Your output should be the line with "For every layout" plus all following lines to the end of the records, exactly as written and nothing more.

Material provided below:

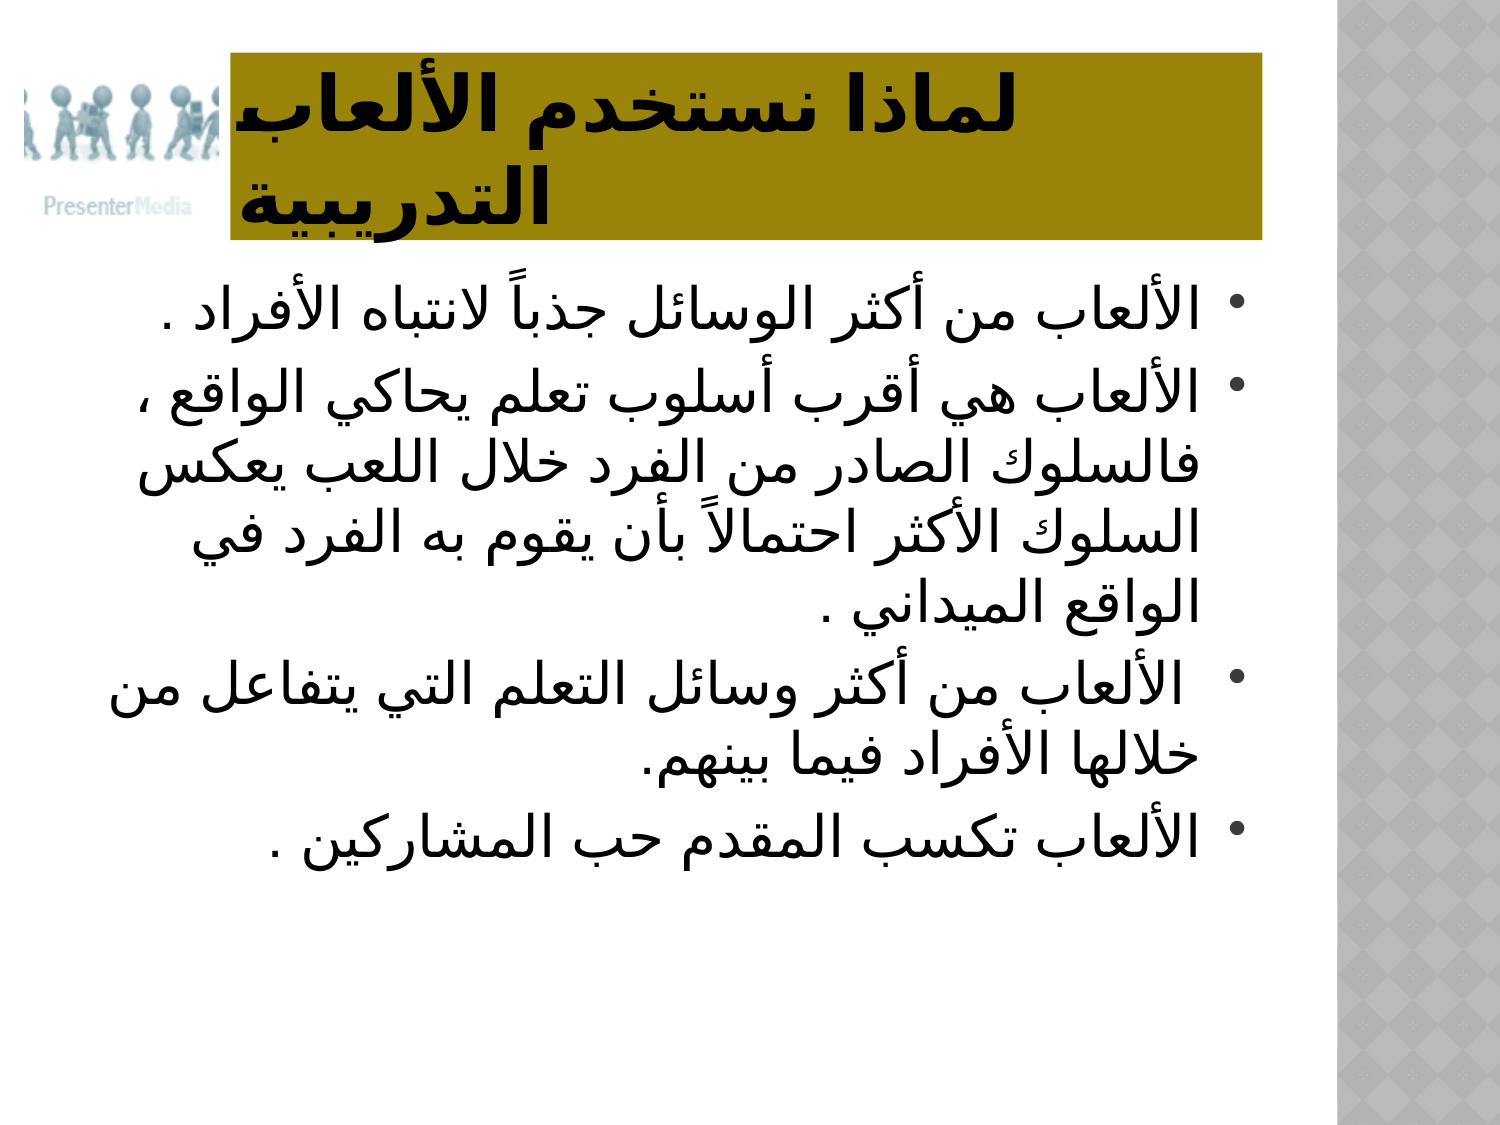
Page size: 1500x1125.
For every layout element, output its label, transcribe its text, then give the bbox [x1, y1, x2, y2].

list الألعاب من أكثر الوسائل جذباً لانتباه الأفراد . الألعاب هي أقرب أسلوب تعلم يحاكي الواقع ، فالسلوك الصادر من الفرد خلال اللعب يعكس السلوك الأكثر احتمالاً بأن يقوم به الفرد في الواقع الميداني . الألعاب من أكثر وسائل التعلم التي يتفاعل من خلالها الأفراد فيما بينهم. الألعاب تكسب المقدم حب المشاركين . [75, 264, 1263, 1060]
title لماذا نستخدم الألعاب التدريبية [230, 52, 1263, 241]
picture [24, 27, 219, 232]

End of Material provided.

Task answer:
For every layout element, output its label, transcribe its text, then give the bbox [x1, y1, x2, y2].

list الألعاب من أكثر الوسائل جذباً لانتباه الأفراد . الألعاب هي أقرب أسلوب تعلم يحاكي الواقع ، فالسلوك الصادر من الفرد خلال اللعب يعكس السلوك الأكثر احتمالاً بأن يقوم به الفرد في الواقع الميداني . الألعاب من أكثر وسائل التعلم التي يتفاعل من خلالها الأفراد فيما بينهم. الألعاب تكسب المقدم حب المشاركين . [75, 264, 1263, 1060]
title لماذا نستخدم الألعاب التدريبية [230, 52, 1263, 241]
picture [24, 27, 219, 232]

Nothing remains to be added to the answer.